One attendee in Sulaimani, a young woman from Kirkuk, explained to Rudaw that she was there to “denounce and condemn his visit.”
  



A video of her shouting in the hall for Abadi to “Leave Kurdistan! We have not forgotten October 16,” has circulated online. 
  
She accused the Kurds present there, running on Abadi's list, of committing treason.
 
Kurdish candidates running on Arab lists are unpopular. Mahmood Hafid Zada, a grandson of Kurdish king Sheikh Mahmoud Hafid Barzinji, disowned his brother Mustafa Sheikh Kawa after he decided to run on the list of the National Hikma (Wisdom) Movement led by Ammar al-Hakim.
 
Addressing the small crowd in Erbil, Abadi said Iraqi unity must come voluntarily, not through coercion, or force.

The top candidate of Abadi’s Victory list in Erbil, Jarjis Gulizada, told Rudaw in a recent interview that he will not surrender any of his Kurdish identity, but “my duty as a Kurd or Iraqi is to establish a strategic harmony between the two.”

Though everyone – even Gulizada – unanimously believe that Abadi’s candidates cannot secure one single seat in Kurdistan, the parties, however, have different interpretations of his visit.
 
"All of Abadi's steps are a message to the Kurdistan Region's political parties, to all the political leaders and the citizens of the Kurdistan Region, and gives the message that says the Kurdistan Region and its cities are like a city in Basra, Najaf, and Karbala.

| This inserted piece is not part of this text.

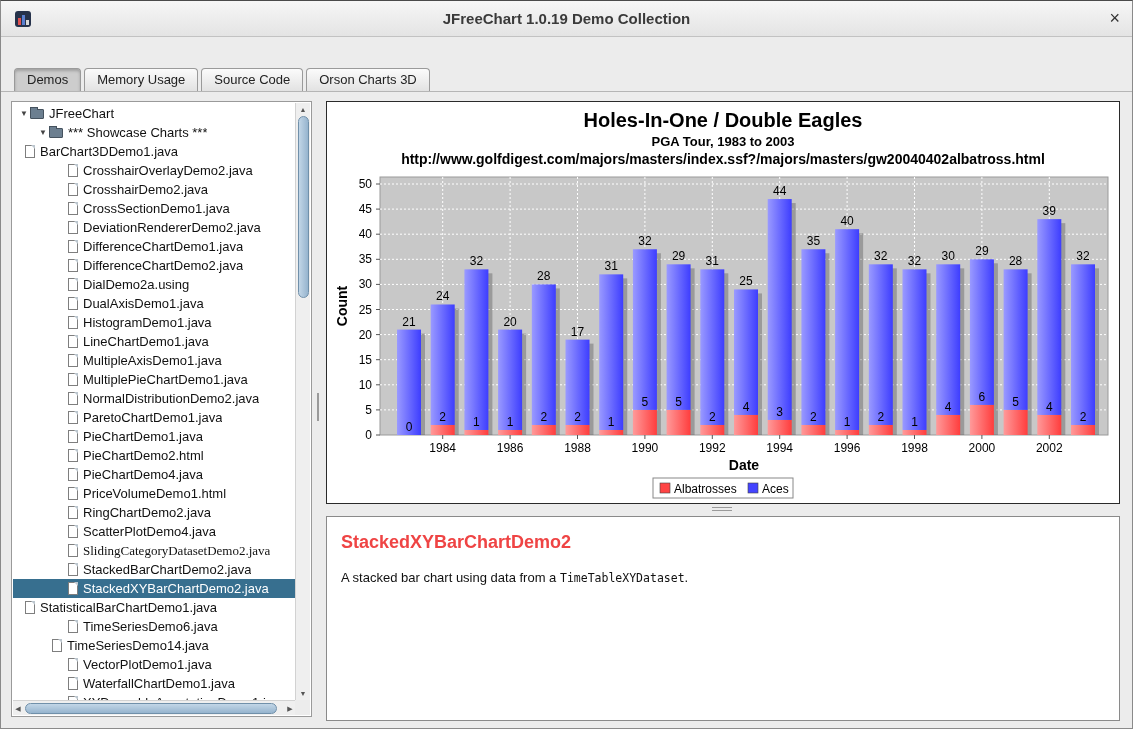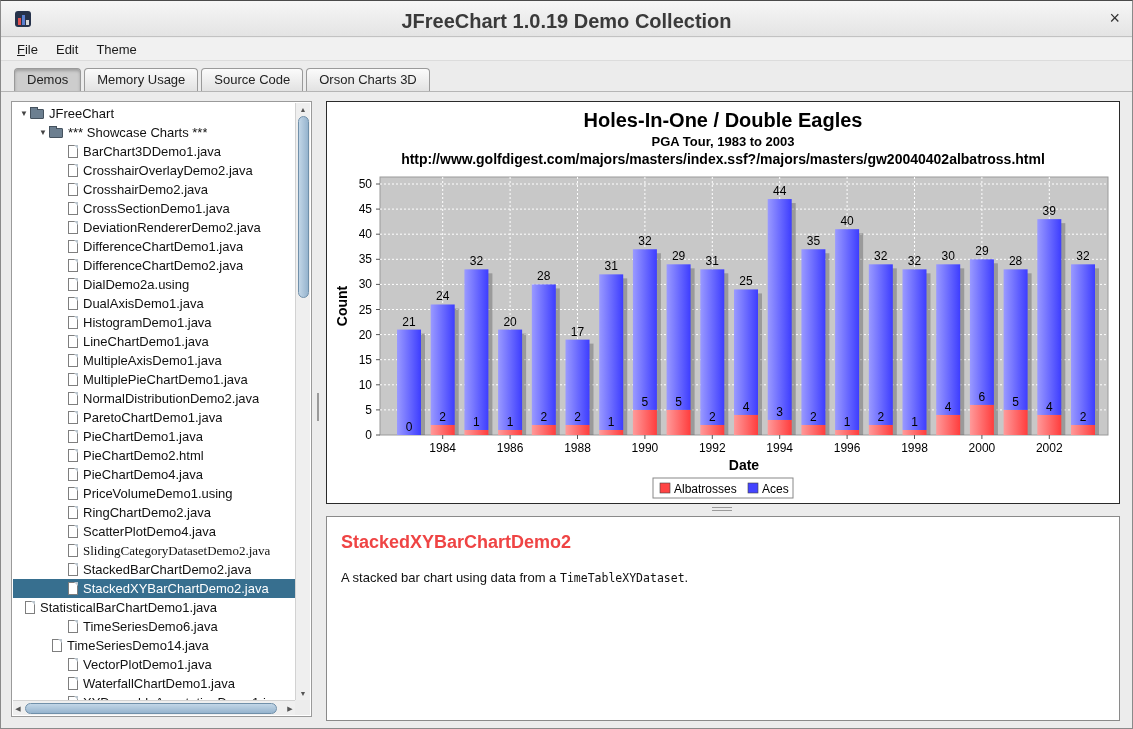"JFreeChart 1.0.19 Demo Collection" .win-title { font-size: 20px -> 15px }
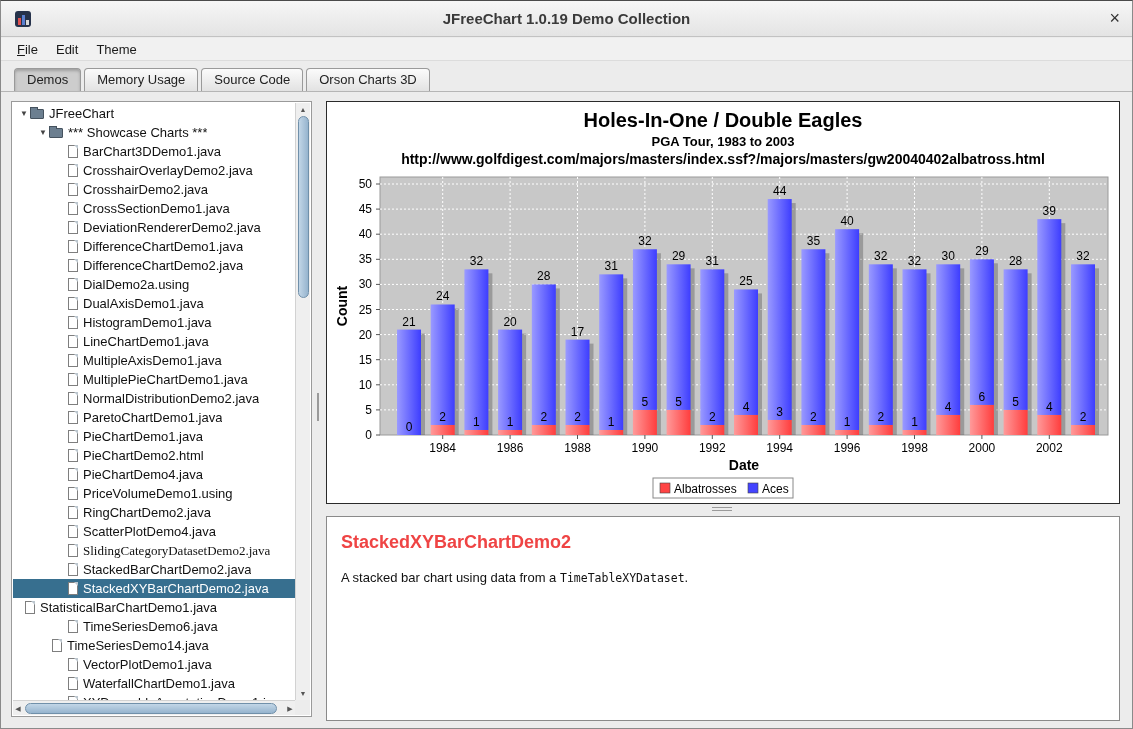"File" div.menubar { html: <div> <div><u>F</u>ile</div> <div>Edit</div> <div>Theme</div> </div> -> none }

This is how he views Kurdistan," Osman Karwani, Kurdistan Islamic Union (KIU) leadership council member, told Rudaw.
 
Karwani added that Abadi is giving the message that the autonomy of the Kurdistan Region is gone and a new stage has started.

"Candidates of Erbil, Sulaimani, and Duhok cannot garner votes in Basra, Amara, Kut, and Najaf… It is the same for Mr. Abadi or any other person," Aras Wali, member of Gorran's National Congress, told Rudaw.
 
"He wants to tell his competitors that he is the first person to campaign in the Kurdistan Region, so I have a closer relation with [Kurdistan] than you. He also wants to say that he will secure a second term as the prime minister of Iraq and gives the message that he is turning a new page with the Kurdistan Region," Chinar Sa'ad Abdullah, member of KDP's leadership council, told Rudaw.
 
The empty halls and protests that greeted Abadi testify that Iraq has not transcended sectarian and ethnic lines.